The Division 1
Planning for the occupation of Korea developed after the dropping of the atomic bomb on Nagasaki on 9 August [1945].  James Dunn, an official in the State Department who acted as chairman of the State-War-Navy 2 Coordinating Committee, informed Brigadier-General George Lincoln of the Operations Division that it was desirable that as much of Korea as possible be occupied.  …[He] glanced at a map in his office and decided within ten seconds that the 39th parallel was the correct demarcation line between the zones of the American and Soviet occupation.  Lincoln referred the proposal to Colonels Charles Bonesteel and Dean Rusk 3 for consideration.  They reflected as to whether division at the top of the Korean peninsula might not be preferable but believed that the 38th parallel was the correct demarcation line could be acceptable if the Russians insisted on moving into the northern part of the peninsula.  … The Joint War Plans Committee … thought that the 40th parallel would be a suitable line of division, since Dairen and Port Arthur would then come into the American sphere    Sandusky has argued that United States troops could have assumed control of the greater part of Korea had Korea been identified as a priority and had MacArthur been willing to modify his decision to concentrate American forces in Japan prior to the official surrender on 2 September [1945] at the ceremony he had planned.4

The United States aimed to prevent the Russians from occupying the whole of Korea through reaching a diplomatic agreement with Moscow to restrict Soviet occupation to the northern part of the Peninsula.  Colonel Bonesteel believed the 38th parallel was the most satisfactory line in dividing Soviet and American spheres that could be arrived at; this would place Seoul, the Korean capital, in the American sphere. … The 38th parallel was not an ideal boundary and in economic terms was absurd; the 39th parallel would have been preferable.  However, in favour of the 38th parallel was the fact that it appeared a rough and ready division, which might satisfy the Russians and give Seoul to the south.

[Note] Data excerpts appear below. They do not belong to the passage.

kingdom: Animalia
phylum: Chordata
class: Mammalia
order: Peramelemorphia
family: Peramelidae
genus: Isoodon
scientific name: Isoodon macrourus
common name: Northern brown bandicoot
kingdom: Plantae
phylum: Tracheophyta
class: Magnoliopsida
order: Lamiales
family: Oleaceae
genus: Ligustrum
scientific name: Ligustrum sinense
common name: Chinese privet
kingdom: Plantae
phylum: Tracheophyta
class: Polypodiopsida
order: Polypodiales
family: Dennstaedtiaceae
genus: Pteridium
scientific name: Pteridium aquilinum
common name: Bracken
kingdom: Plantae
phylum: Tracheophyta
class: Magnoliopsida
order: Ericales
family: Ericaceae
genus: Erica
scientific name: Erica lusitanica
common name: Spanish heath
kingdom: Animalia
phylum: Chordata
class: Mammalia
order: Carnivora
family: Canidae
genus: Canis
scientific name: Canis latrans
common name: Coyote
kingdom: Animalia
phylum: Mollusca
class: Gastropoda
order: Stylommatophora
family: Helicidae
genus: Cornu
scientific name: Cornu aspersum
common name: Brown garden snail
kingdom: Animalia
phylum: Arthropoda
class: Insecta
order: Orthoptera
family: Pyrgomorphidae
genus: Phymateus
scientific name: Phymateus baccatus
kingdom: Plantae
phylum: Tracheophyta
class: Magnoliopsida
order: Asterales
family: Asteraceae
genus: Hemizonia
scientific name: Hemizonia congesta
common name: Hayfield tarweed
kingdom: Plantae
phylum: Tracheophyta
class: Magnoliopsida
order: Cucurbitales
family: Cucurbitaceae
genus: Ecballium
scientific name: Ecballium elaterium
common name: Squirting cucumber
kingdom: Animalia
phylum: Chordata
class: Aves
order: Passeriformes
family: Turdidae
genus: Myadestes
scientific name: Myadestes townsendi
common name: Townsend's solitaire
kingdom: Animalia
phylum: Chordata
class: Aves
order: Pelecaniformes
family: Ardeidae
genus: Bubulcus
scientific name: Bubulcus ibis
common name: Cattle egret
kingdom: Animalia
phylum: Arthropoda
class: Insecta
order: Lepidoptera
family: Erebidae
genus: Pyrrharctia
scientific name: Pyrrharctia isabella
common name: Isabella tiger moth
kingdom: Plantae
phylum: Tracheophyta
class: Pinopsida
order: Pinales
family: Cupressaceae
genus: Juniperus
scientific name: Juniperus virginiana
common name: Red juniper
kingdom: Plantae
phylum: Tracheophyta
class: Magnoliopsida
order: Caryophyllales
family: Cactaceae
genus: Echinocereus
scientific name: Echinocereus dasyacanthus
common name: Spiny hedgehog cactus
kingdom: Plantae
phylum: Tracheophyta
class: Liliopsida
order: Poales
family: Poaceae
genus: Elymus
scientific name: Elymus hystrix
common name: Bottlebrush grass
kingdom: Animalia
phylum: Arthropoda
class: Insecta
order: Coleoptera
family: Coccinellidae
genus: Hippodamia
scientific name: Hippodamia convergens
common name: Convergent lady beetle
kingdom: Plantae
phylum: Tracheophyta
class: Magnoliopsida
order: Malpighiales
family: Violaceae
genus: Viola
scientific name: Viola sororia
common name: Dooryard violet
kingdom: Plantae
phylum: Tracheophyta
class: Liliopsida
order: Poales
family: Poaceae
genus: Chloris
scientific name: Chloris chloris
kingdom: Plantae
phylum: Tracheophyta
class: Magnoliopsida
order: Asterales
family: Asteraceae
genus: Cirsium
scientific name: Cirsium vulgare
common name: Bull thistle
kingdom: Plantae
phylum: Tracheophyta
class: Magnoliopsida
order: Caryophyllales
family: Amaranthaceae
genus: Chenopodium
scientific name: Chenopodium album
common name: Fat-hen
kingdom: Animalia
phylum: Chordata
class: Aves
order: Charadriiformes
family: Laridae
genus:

The Soviet Union accepted the 38th parallel.  Stalin was satisfied with this agreement and was not tempted to violate it. 5  The armistice on the 27th of July 1953 established the current Demilitarized Border.

1 Peter Lowe, The Origins of the Korean War, 2nd ed., London, Longman, 1997.[permission pending].
2 In 1945, State, War, and Navy were cabinet-level departments.  Reorganization of the Department of Defense, to include Army, Navy, and Air Force, occurred in 1947.
3 Dean Rusk was later appointed to a post in the War Department in 1946 by President Truman and to Secretary of State in 1961 by President Kennedy.
4 Michael Sandusky, America’s Parallel.
5 Lowe footnoted portions of the above selection from Sandusky, America’s Parallel; Soon Sung Cho, Korea in World Politics 1940-1950, Berkeley, 1967; and Paul, ‘Diplomacy Delayed’, in Cummings (ed.), Child of Conflict.